▶ **EXTRACTED DATA**:
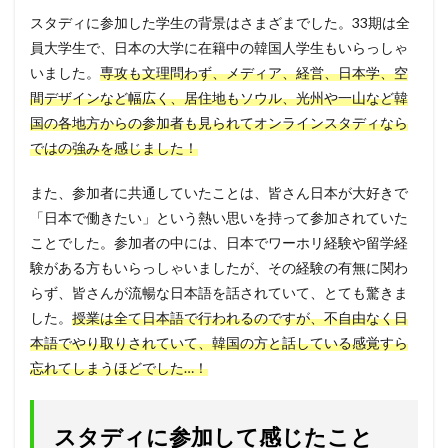
スタディに参加した学生の背景はさまざまでした。33期は全
員大学生で、日本の大学に在籍中の韓国人学生もいらっしゃ
いました。
専攻も文理問わず、メディア、経営、日本学、空
間デザインなど幅広く、居住地もソウル、光州や一山など韓
国の各地方からの参加者も見られてオンラインスタディなら
ではの強みを感じました！
また、参加者に共通していたことは、皆さん日本が大好きで
「日本で働きたい」という熱い思いを持って参加されていた
ことでした。参加者の中には、日本でワーホリ経験や留学経
験がある方もいらっしゃいましたが、その経験の有無に関わ
らず、皆さんが流暢な日本語を話されていて、とても驚きま
した。
授業は全て日本語で行われるのですが、不自由なく日
本語でやり取りされていて、韓国の方と話している感覚すら
忘れてしまうほどでした…！
スタディに参加して感じたこと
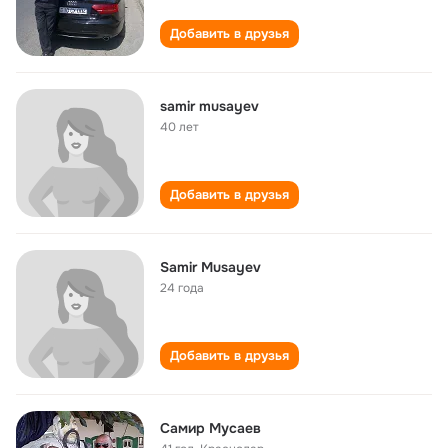
Добавить в друзья
samir musayev
40 лет
Добавить в друзья
Samir Musayev
24 года
Добавить в друзья
Самир Мусаев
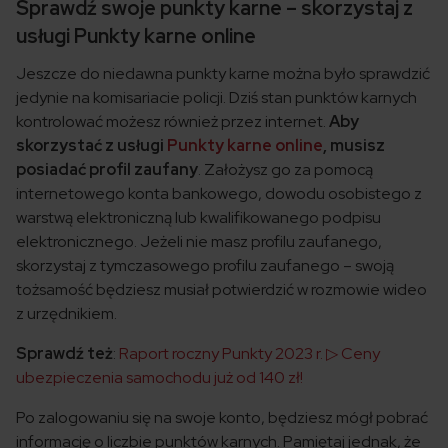
Sprawdź swoje punkty karne – skorzystaj z
usługi Punkty karne online
Jeszcze do niedawna punkty karne można było sprawdzić
jedynie na komisariacie policji. Dziś stan punktów karnych
kontrolować możesz również przez internet.
Aby
skorzystać z usługi
Punkty karne online
, musisz
posiadać profil zaufany
. Założysz go za pomocą
internetowego konta bankowego, dowodu osobistego z
warstwą elektroniczną lub kwalifikowanego podpisu
elektronicznego. Jeżeli nie masz profilu zaufanego,
skorzystaj z tymczasowego profilu zaufanego – swoją
tożsamość będziesz musiał potwierdzić w rozmowie wideo
z urzędnikiem.
Sprawdź też
:
Raport roczny Punkty 2023 r. ▷ Ceny
ubezpieczenia samochodu już od 140 zł!
Po zalogowaniu się na swoje konto, będziesz mógł pobrać
informację o liczbie punktów karnych. Pamiętaj jednak, że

▶ **WHAT THE EXERCISE ASKS**: Your copy of the data above should match it exactly, apart from the images.

▶ **RESPONSE TO THIS EXERCISE**:
スタディに参加した学生の背景はさまざまでした。33期は全
員大学生で、日本の大学に在籍中の韓国人学生もいらっしゃ
いました。
専攻も文理問わず、メディア、経営、日本学、空
間デザインなど幅広く、居住地もソウル、光州や一山など韓
国の各地方からの参加者も見られてオンラインスタディなら
ではの強みを感じました！
また、参加者に共通していたことは、皆さん日本が大好きで
「日本で働きたい」という熱い思いを持って参加されていた
ことでした。参加者の中には、日本でワーホリ経験や留学経
験がある方もいらっしゃいましたが、その経験の有無に関わ
らず、皆さんが流暢な日本語を話されていて、とても驚きま
した。
授業は全て日本語で行われるのですが、不自由なく日
本語でやり取りされていて、韓国の方と話している感覚すら
忘れてしまうほどでした…！
スタディに参加して感じたこと
Добавить в друзья
samir musayev
40 лет
Добавить в друзья
Samir Musayev
24 года
Добавить в друзья
Самир Мусаев
Sprawdź swoje punkty karne – skorzystaj z
usługi Punkty karne online
Jeszcze do niedawna punkty karne można było sprawdzić
jedynie na komisariacie policji. Dziś stan punktów karnych
kontrolować możesz również przez internet.
Aby
skorzystać z usługi
Punkty karne online
, musisz
posiadać profil zaufany
. Założysz go za pomocą
internetowego konta bankowego, dowodu osobistego z
warstwą elektroniczną lub kwalifikowanego podpisu
elektronicznego. Jeżeli nie masz profilu zaufanego,
skorzystaj z tymczasowego profilu zaufanego – swoją
tożsamość będziesz musiał potwierdzić w rozmowie wideo
z urzędnikiem.
Sprawdź też
:
Raport roczny Punkty 2023 r. ▷ Ceny
ubezpieczenia samochodu już od 140 zł!
Po zalogowaniu się na swoje konto, będziesz mógł pobrać
informację o liczbie punktów karnych. Pamiętaj jednak, że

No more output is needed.